# outside compressor not running, but fan does run



## reesekcmo

My central air unit works, the outside ac fan runs but the compressor is not, the contact and capacitor look ok, compressor is getting 240v, why won't it run


----------



## SABL

Could be the same reason why mine doesn't run....locked rotor in the compressor. If you're lucky it will be a capacitor.....have a pro look at it. 

How old is the unit??


----------



## Basementgeek

If it were mine, just pick up a capacitor for it and try it.

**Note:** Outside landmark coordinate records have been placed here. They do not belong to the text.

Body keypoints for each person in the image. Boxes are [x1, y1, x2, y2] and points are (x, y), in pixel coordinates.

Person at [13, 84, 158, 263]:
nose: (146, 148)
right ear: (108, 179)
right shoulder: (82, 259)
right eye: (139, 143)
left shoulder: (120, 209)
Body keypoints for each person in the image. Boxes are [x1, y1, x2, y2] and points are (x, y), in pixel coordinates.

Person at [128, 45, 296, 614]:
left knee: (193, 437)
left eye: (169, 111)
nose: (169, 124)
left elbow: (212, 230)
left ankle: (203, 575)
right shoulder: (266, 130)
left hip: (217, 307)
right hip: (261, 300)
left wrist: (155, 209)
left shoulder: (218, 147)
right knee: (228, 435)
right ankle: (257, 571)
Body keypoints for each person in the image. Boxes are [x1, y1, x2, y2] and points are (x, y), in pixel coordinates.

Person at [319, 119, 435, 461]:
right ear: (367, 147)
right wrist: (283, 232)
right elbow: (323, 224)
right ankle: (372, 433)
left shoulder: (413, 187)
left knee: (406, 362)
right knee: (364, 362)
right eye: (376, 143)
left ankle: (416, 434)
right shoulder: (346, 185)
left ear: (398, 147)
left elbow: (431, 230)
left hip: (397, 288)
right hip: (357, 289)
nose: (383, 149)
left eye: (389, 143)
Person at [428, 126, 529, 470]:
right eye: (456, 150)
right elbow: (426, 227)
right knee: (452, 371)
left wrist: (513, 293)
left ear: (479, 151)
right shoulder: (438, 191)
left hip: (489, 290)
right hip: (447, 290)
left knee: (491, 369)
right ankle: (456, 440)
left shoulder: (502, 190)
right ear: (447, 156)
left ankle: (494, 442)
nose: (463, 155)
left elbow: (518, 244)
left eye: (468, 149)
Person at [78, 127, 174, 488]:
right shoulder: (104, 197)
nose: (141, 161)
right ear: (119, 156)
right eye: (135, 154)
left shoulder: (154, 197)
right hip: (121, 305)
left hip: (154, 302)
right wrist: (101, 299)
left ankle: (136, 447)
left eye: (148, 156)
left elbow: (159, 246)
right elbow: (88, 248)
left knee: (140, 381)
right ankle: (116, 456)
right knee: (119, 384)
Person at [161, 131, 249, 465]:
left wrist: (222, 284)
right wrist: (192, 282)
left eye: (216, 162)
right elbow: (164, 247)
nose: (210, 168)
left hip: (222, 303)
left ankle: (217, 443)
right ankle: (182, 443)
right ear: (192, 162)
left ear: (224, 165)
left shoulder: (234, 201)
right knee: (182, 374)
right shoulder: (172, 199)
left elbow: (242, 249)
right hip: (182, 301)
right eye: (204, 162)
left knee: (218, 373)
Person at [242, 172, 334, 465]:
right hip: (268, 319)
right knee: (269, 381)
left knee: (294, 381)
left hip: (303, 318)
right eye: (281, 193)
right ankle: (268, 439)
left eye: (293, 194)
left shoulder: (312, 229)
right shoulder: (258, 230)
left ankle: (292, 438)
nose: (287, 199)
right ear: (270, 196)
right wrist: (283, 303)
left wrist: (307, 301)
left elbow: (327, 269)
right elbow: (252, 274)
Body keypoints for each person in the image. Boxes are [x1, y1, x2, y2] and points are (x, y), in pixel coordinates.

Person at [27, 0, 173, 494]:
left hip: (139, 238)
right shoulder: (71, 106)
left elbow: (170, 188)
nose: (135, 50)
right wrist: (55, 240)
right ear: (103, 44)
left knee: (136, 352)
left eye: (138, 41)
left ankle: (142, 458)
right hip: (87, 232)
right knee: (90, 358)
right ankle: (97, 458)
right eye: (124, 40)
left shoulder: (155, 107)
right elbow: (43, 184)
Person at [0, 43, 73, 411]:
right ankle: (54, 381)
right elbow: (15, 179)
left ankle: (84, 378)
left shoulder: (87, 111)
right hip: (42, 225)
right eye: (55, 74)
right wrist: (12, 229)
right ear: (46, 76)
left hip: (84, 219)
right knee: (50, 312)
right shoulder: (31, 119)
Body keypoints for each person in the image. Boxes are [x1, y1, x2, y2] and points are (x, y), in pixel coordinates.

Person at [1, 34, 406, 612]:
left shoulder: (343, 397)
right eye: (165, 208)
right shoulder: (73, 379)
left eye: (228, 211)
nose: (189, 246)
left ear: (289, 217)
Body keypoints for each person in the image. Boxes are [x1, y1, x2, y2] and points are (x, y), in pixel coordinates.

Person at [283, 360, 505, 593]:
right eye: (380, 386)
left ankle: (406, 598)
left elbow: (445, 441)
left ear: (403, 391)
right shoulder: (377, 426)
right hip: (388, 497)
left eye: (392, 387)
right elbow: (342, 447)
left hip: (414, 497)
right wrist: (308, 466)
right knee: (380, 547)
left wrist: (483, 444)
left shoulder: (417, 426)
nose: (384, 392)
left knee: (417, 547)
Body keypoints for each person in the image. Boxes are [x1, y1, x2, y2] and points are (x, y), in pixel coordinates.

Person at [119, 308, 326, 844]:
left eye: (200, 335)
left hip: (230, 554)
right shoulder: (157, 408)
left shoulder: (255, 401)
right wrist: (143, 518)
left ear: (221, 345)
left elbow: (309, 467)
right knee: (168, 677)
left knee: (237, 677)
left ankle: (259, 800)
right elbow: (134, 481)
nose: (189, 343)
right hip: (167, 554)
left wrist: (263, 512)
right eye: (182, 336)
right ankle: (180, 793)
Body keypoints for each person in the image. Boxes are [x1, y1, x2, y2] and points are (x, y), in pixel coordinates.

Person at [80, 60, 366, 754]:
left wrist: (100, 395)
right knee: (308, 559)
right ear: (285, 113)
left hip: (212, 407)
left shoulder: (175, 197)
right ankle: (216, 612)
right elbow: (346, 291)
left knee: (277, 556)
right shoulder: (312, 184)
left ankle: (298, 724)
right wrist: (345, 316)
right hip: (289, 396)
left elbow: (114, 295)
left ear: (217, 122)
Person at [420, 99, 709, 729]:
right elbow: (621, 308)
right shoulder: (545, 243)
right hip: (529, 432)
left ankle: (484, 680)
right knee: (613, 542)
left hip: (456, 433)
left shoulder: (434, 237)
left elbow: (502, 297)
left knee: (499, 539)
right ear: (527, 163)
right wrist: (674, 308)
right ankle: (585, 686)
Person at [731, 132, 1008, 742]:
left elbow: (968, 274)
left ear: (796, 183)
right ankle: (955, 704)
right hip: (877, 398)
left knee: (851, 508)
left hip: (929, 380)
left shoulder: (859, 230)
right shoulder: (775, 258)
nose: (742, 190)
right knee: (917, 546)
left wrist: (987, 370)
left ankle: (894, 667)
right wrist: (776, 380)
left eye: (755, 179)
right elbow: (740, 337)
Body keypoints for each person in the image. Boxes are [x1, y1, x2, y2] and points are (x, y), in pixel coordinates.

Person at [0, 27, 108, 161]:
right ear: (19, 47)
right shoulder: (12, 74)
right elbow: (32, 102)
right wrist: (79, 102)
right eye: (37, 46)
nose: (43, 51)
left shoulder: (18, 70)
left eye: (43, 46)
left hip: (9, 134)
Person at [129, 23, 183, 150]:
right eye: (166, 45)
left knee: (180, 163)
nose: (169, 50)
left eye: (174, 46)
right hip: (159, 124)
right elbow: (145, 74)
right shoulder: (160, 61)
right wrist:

Also, if it were mine, I would give a nice but firm smack on the side of the compressor with like a rubber mallet. If you leave a dent, you hit it to hard. That is a long shot, but been known to work.

BG


----------



## reesekcmo

My darn compressor is out. I checked the terminals and am being told there is suppose to be some resistance and there is none that means the motor is blown


----------



## aareleb

Could be a number of things. control board, fuses, barkers, t-stat. Need more info and maybe I can help.


----------



## Basementgeek

It would depend greatly on just where you are measuring this.

I would take the gamble and call in a pro. Better to loose a 100.00 on a service call than throw a good unit away that can be repaired.

BG


----------



## reesekcmo

Update is my compressor was shot and the whole condensor was replaced, the landlord was amazed at how I trouble shot it down to the part. The tech said he was glad to know this because he didnt have one on his truck, he made one visit and got it all running in one visit.


----------